Arthritis is common in older animals and as the joints get damaged, pets exercise less, and gain weight. Obesity is as much a problem for dog and cat health as for human health. And for joint health. As old, arthritic, fat dogs and cats move around, their damaged joints carry more and more weight and deteriorate more and more. The arthritis gets worse. So, they move less and get fatter. The hips, knees and shoulders suffer, and the elbows and wrists. Cats struggle to keep their coats groomed. Dogs get grumpy. They are slow to stand, and seem stiff when they do. These are all signs of pain, constant and gnawing.  But these signs of pain can develop gradually, and so we think of them as “normal”.  They aren’t. Just as we would take pain killers, so can our pets.

Teeth are amazing tools, the hardest structure in the body. But they are also a common cause of discomfort. Broken teeth hurt; they feel like they are on fire with every breath. Plaque and tartar build up causing swollen and bleeding gums. The gums scar and the bone around the teeth dissolves, never to be replaced. Cavities and root abscesses follow. Toothache is horrible. Dental pain in dogs and cats is just as intense, but the signs we see often are not.

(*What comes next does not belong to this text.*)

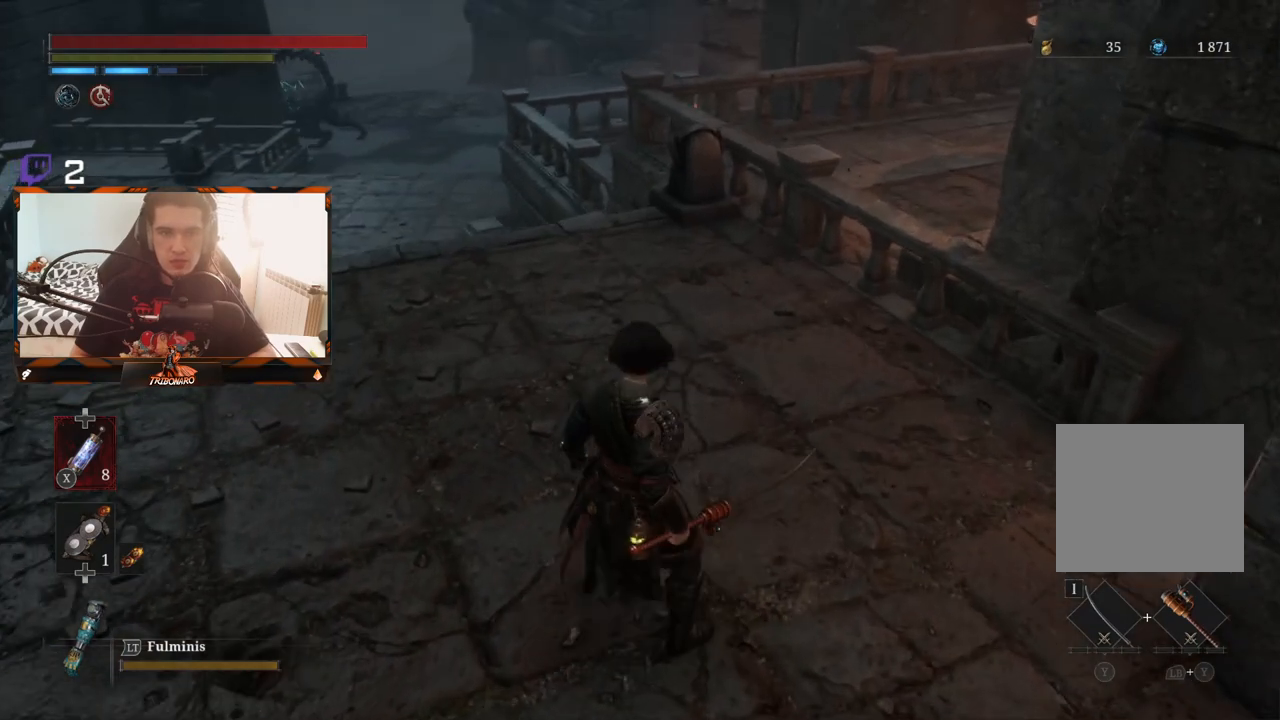
{"buttons": [], "left_stick": "right", "right_stick": "right", "events": [[50, "right_stick", "right"], [67, "left_stick", "right"]]}
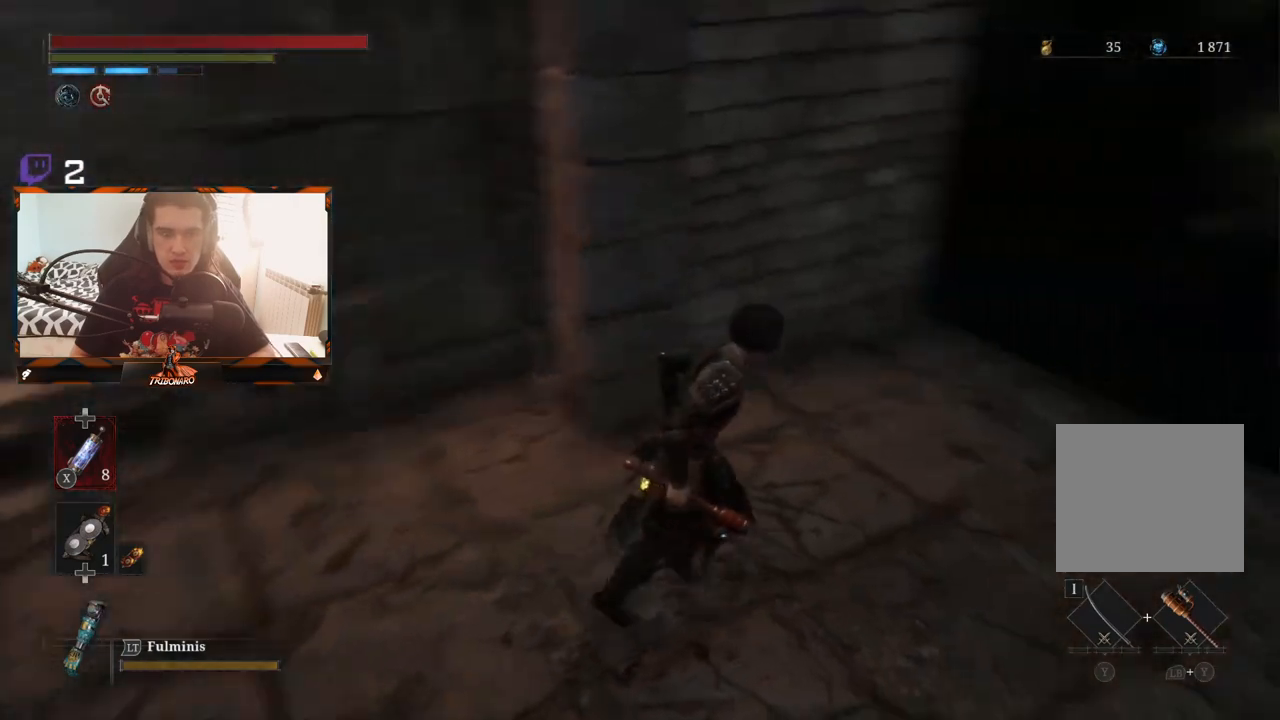
{"buttons": [], "left_stick": "center", "right_stick": "up", "events": [[133, "left_stick", "up-right"], [267, "right_stick", "center"], [383, "left_stick", "center"], [450, "right_stick", "up"]]}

Pets usually eat normally, until the pain is extreme. They might not like having their mouth opened, but how often do we do that anyway? They may drool a bit, or they may not.  They may eat on one side only. It is hard to know, but easy to believe that they will be sensitive to hot and cold food. Pain killers, and cleaning teeth help, and sometimes broken and infected teeth need to be removed.

We all know when pain is obvious, but sudden, severe pain is only one part of the spectrum. Lower grade, grumbling pain can be debilitating. Arthritis and dental pain are common, but pets suffer from all the usual strains and stumbles and aches that afflict us. Watching closely can let you know if they need your help to stop the ache.